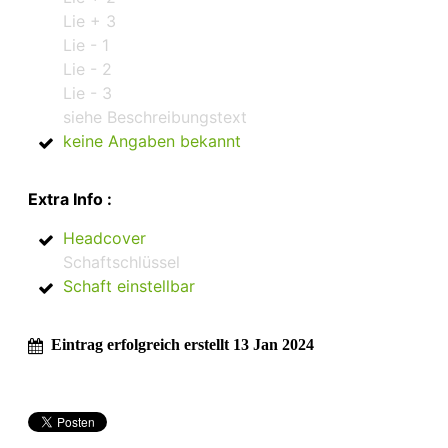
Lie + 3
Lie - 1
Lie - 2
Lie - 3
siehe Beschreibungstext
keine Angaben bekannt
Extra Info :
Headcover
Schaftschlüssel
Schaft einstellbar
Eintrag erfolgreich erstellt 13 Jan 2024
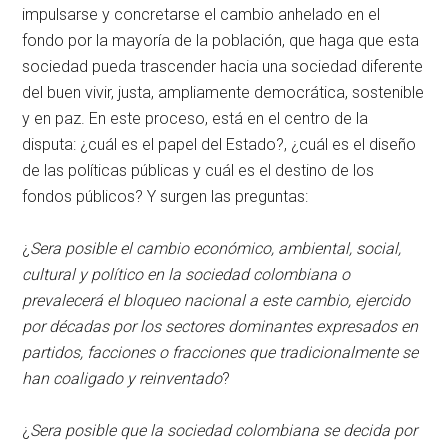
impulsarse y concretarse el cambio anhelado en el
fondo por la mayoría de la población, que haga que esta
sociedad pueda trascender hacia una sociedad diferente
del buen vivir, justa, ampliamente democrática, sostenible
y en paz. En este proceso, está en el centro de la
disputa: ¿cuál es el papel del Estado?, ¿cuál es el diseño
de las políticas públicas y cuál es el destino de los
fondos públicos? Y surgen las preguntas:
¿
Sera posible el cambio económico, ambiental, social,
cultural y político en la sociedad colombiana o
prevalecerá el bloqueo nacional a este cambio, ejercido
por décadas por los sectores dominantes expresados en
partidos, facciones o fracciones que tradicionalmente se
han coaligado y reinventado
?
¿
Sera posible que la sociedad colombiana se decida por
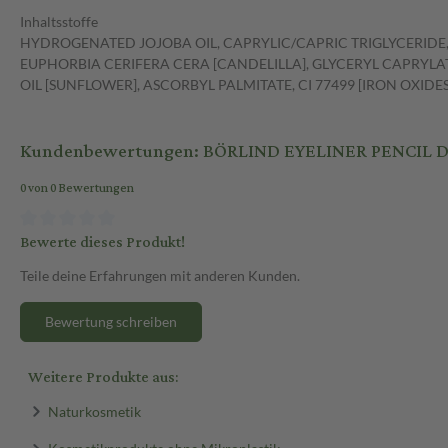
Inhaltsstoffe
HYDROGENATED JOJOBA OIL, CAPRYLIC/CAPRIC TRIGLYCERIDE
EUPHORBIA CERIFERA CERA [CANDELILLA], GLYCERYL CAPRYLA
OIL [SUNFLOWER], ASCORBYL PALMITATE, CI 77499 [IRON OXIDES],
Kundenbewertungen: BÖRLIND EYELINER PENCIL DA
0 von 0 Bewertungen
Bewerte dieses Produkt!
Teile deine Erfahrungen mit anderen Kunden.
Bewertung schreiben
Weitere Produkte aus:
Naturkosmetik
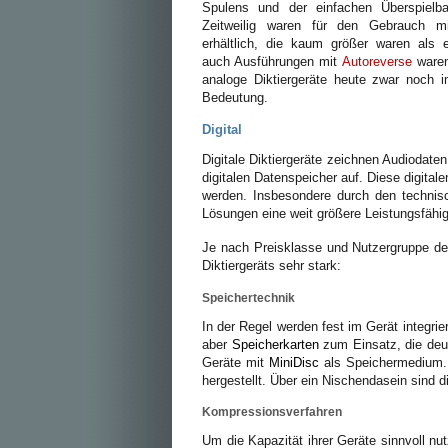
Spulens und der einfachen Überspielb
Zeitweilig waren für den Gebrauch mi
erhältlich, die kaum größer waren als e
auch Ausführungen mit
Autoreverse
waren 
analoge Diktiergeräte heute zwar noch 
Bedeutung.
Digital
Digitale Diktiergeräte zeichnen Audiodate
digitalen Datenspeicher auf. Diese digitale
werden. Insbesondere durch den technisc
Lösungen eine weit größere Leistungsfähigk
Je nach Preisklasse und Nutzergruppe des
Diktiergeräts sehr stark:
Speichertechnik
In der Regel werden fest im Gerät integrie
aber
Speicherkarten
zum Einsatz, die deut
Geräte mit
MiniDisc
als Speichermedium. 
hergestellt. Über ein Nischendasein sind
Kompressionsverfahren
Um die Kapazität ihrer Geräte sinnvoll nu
**********
### WHAT YOU WILL DO
Only the pictures stay behind; copy everything else in the records above exactly.

### ANSWER TO THIS TASK
Lie + 3
Lie - 1
Lie - 2
Lie - 3
siehe Beschreibungstext
keine Angaben bekannt
Extra Info :
Headcover
Schaftschlüssel
Schaft einstellbar
Eintrag erfolgreich erstellt 13 Jan 2024
impulsarse y concretarse el cambio anhelado en el
fondo por la mayoría de la población, que haga que esta
sociedad pueda trascender hacia una sociedad diferente
del buen vivir, justa, ampliamente democrática, sostenible
y en paz. En este proceso, está en el centro de la
disputa: ¿cuál es el papel del Estado?, ¿cuál es el diseño
de las políticas públicas y cuál es el destino de los
fondos públicos? Y surgen las preguntas:
¿
Sera posible el cambio económico, ambiental, social,
cultural y político en la sociedad colombiana o
prevalecerá el bloqueo nacional a este cambio, ejercido
por décadas por los sectores dominantes expresados en
partidos, facciones o fracciones que tradicionalmente se
han coaligado y reinventado
?
¿
Sera posible que la sociedad colombiana se decida por
Inhaltsstoffe
HYDROGENATED JOJOBA OIL, CAPRYLIC/CAPRIC TRIGLYCERIDE
EUPHORBIA CERIFERA CERA [CANDELILLA], GLYCERYL CAPRYLA
OIL [SUNFLOWER], ASCORBYL PALMITATE, CI 77499 [IRON OXIDES],
Kundenbewertungen: BÖRLIND EYELINER PENCIL DA
0 von 0 Bewertungen
Bewerte dieses Produkt!
Teile deine Erfahrungen mit anderen Kunden.
Bewertung schreiben
Weitere Produkte aus:
Naturkosmetik
Spulens und der einfachen Überspielb
Zeitweilig waren für den Gebrauch mi
erhältlich, die kaum größer waren als e
auch Ausführungen mit
Autoreverse
waren 
analoge Diktiergeräte heute zwar noch 
Bedeutung.
Digital
Digitale Diktiergeräte zeichnen Audiodate
digitalen Datenspeicher auf. Diese digitale
werden. Insbesondere durch den technisc
Lösungen eine weit größere Leistungsfähigk
Je nach Preisklasse und Nutzergruppe des
Diktiergeräts sehr stark:
Speichertechnik
In der Regel werden fest im Gerät integrie
aber
Speicherkarten
zum Einsatz, die deut
Geräte mit
MiniDisc
als Speichermedium. 
hergestellt. Über ein Nischendasein sind
Kompressionsverfahren
Um die Kapazität ihrer Geräte sinnvoll nu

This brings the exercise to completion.